Аня и Искра переглянулись.
– Но где их взять, бабушка? – спросила Аня. – Почти все наши старые свитки, все записи… они остались там, в стойбище. Мы бежали, спасая жизни, а не бумаги.
Старая шаманка медленно кивнула.
– Да, многое утеряно, смыто временем, сожжено врагами. Но была одна… одна Книга. Или, скорее, сверток. «Шепот Предков» называли его. Туда шаманы многих поколений записывали свои самые сильные видения, самые действенные ритуалы, знания о камнях небесных и духах подземных. Мой дед, великий шаман Найнач, говорил, что в этом свертке – ключ к силе нашего народа. Он прятал его особо, в самом старом, родовом чуме, в месте, известном только ему и тем, кому он доверял. Я была мала, но помню, как он иногда доставал его, и воздух вокруг наполнялся запахом древней кожи и тайны.
Глаза бабушки затуманились воспоминаниями.
– Если этот сверток уцелел… если его не нашли тени с неба… он может дать нам ответ. Или хотя бы намек.
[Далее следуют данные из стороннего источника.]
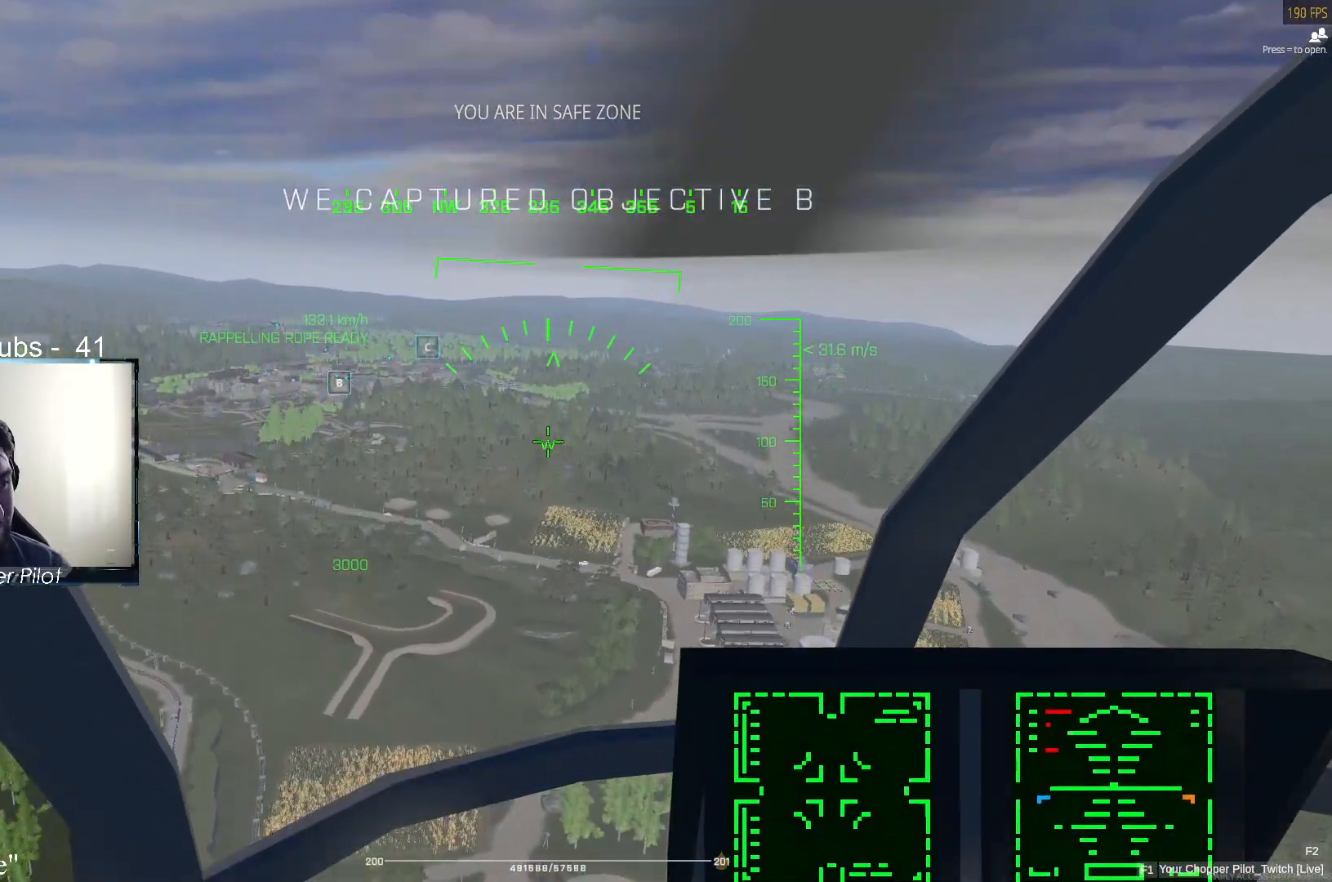
{"keys": ["w"], "mouse": [], "events": []}
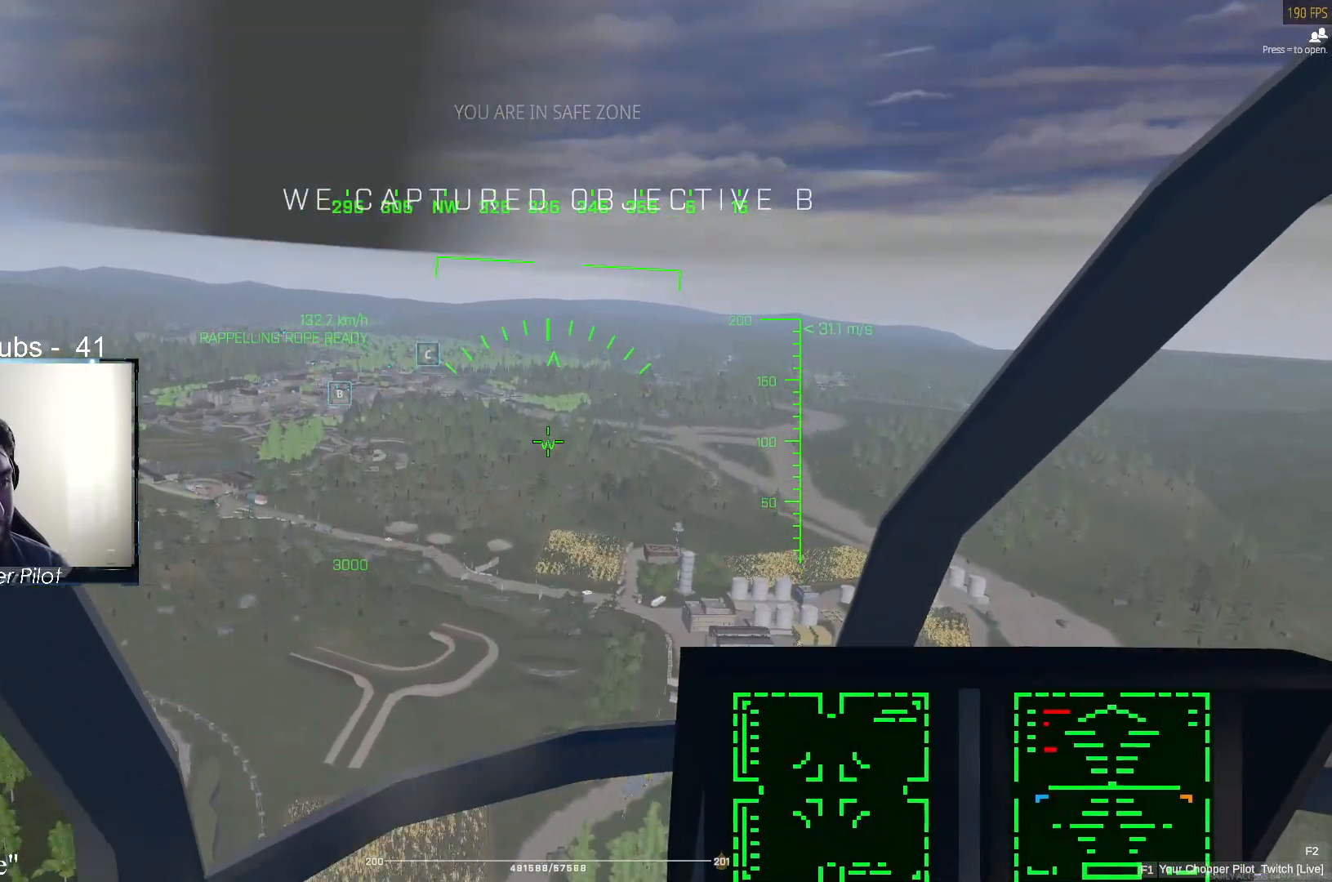
{"keys": ["d", "s"], "mouse": [], "events": [[200, "w", "up"], [433, "d", "down"], [483, "s", "down"]]}
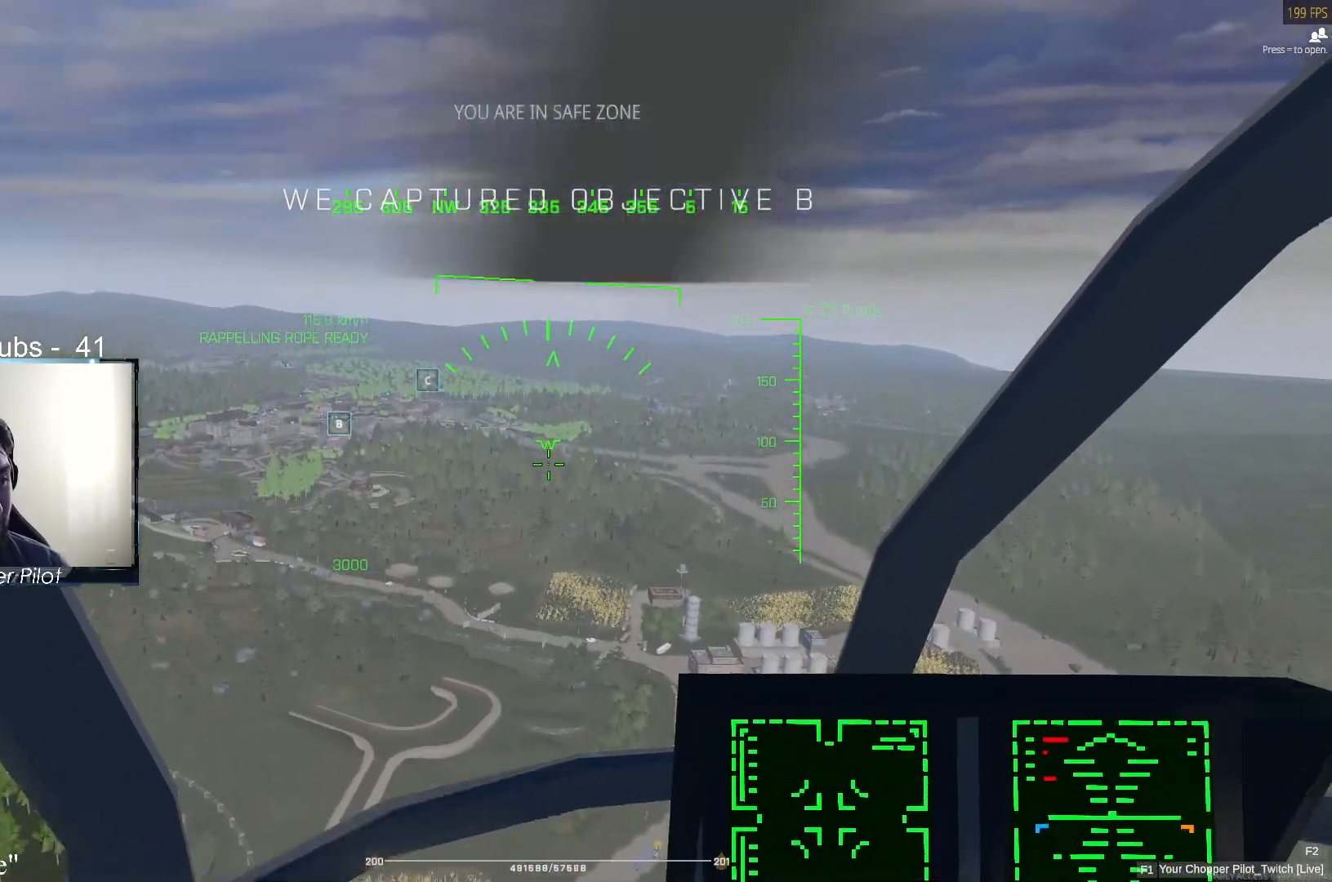
{"keys": ["s"], "mouse": [], "events": [[217, "d", "up"], [317, "s", "up"], [500, "s", "down"]]}
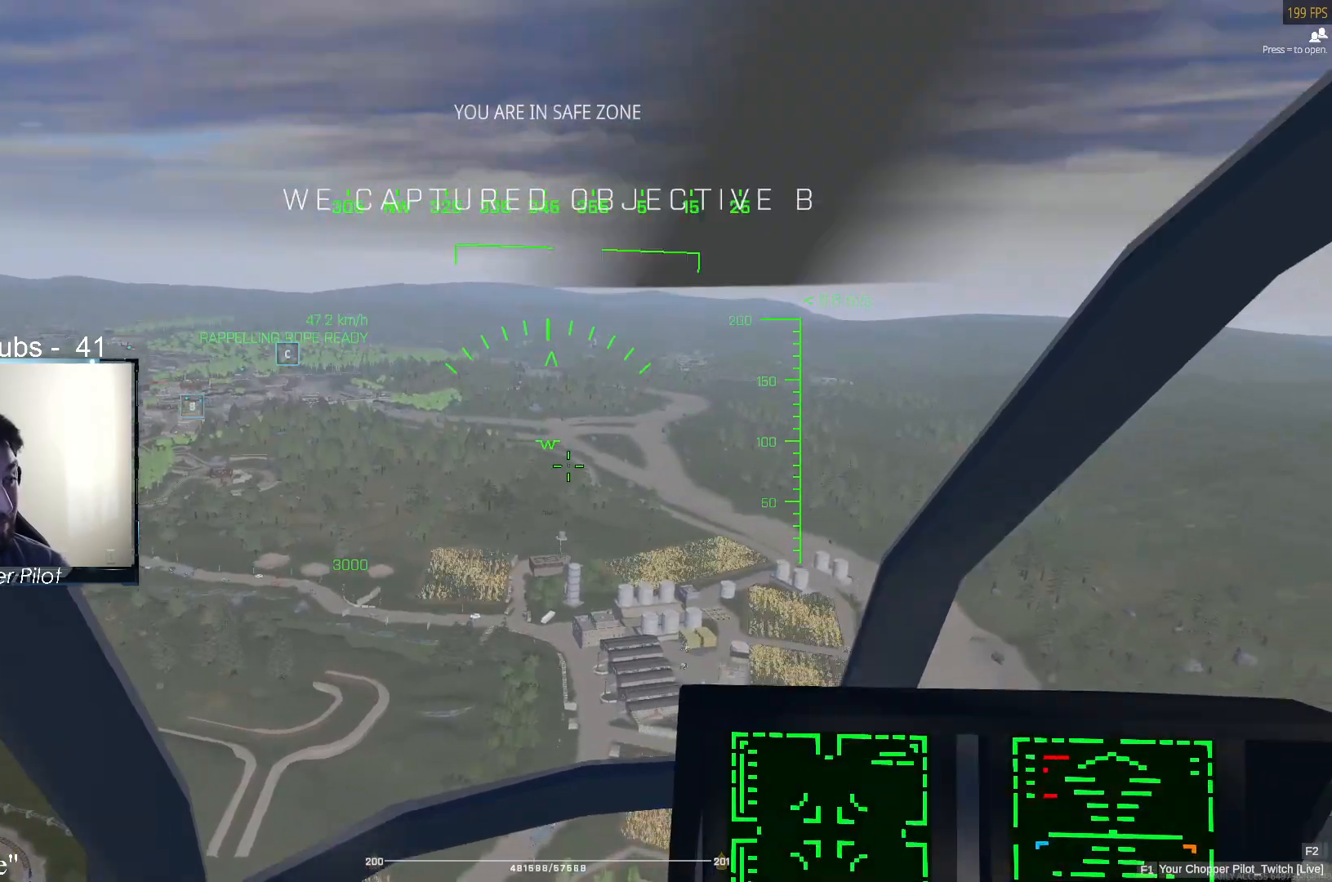
{"keys": ["ctrl", "s"], "mouse": [], "events": [[133, "d", "down"], [267, "d", "up"], [367, "ctrl", "down"]]}
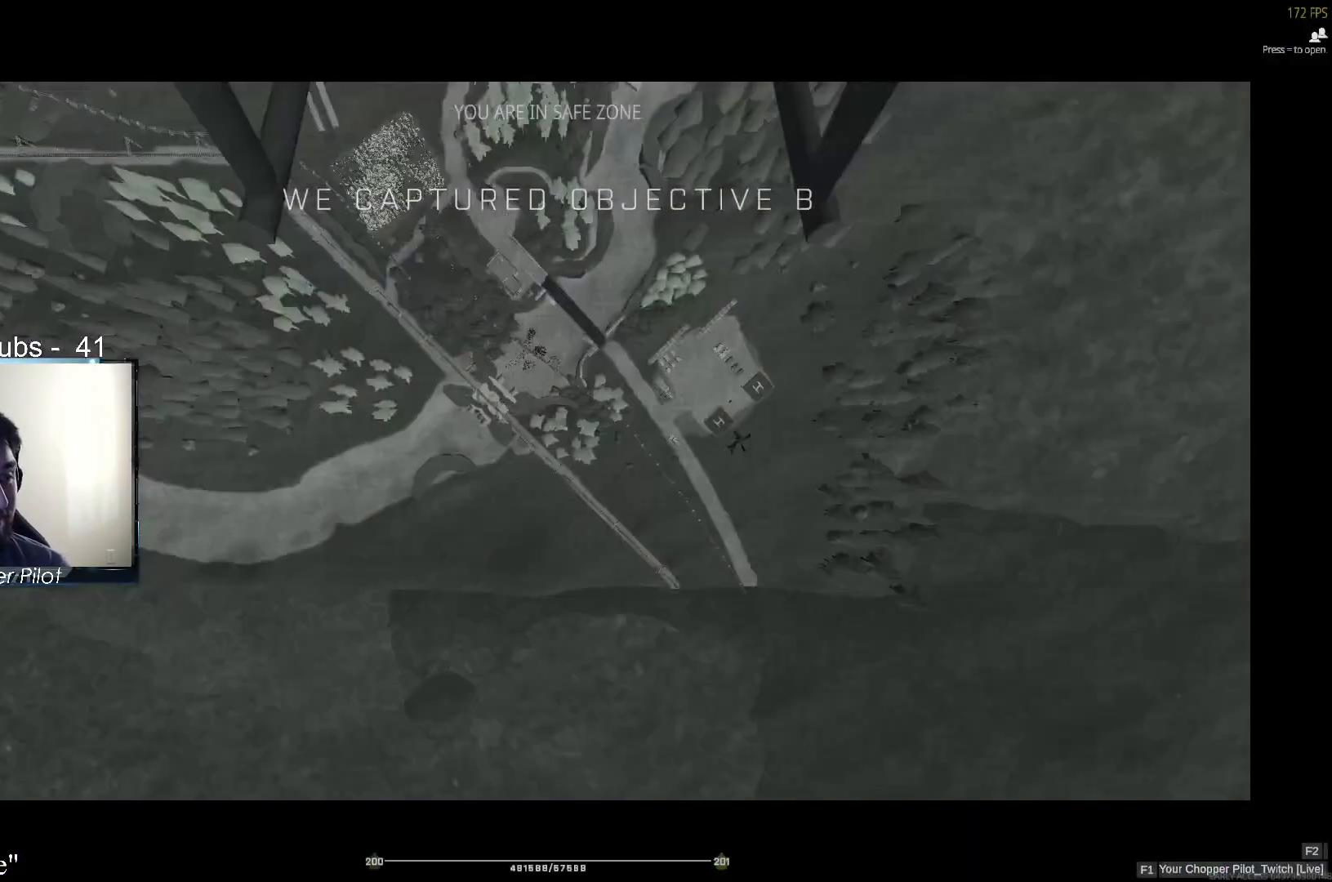
{"keys": ["s"], "mouse": [], "events": [[17, "ctrl", "up"], [100, "d", "down"], [250, "d", "up"]]}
Но стойбище… оно далеко, и там теперь опасно.
Отчаяние, смешанное с новой, хрупкой надеждой, охватило Аню. «Шепот Предков» … Если существует хоть малейший шанс найти там спасение для Бородача, для Вихря, для всех них… она должна была рискнуть.
Решение было принято быстро, почти без слов. Аня и Искра понимали друг друга с полувзгляда. Бабушка была слишком слаба для такого похода. Из бойцов они взяли с собой лишь молчаливого и надежного Орлана, чьи глаза видели в темноте не хуже совы, и Бурана, сибиряка-метиса, способного часами неподвижно лежать в засаде или бесшумно передвигаться по любой местности.
Под покровом предрассветной мглы, когда оранжевое небо Кокона казалось особенно зловещим, небольшая группа выскользнула из убежища. Путь к их бывшему стойбищу, расположенному в нескольких километрах к северу, в глубине тайги, был полон опасностей. Мутанты, ставшие еще агрессивнее под влиянием Кокона, рыскали по лесу, а патрули рептилоидов, хоть и редко, но все же появлялись в этих местах.
Они двигались осторожно, след в след, используя все свои знания тайги. Орлан шел впереди, его лук был наготове, каждый шорох, каждый треск ветки вызывал у него мгновенную реакцию. Аня и Искра, несмотря на усталость и внутреннее напряжение, внимательно осматривали окрестности, их обостренные чувства ловили малейшие признаки опасности. Буран замыкал группу, прикрывая тыл.
Когда они приблизились к знакомой поляне, где еще недавно стояли их чумы, сердце Ани сжалось. На свежем, чуть припорошенном ночным снежком, виднелись свежие, уродливые следы – не звериные, а скорее от тяжелых, когтистых лап каких-то крупных тварей. И еще – отпечатки странных, трехпалых «башмаков», несомненно, принадлежавших рептилоидам. Враг был здесь. Совсем недавно.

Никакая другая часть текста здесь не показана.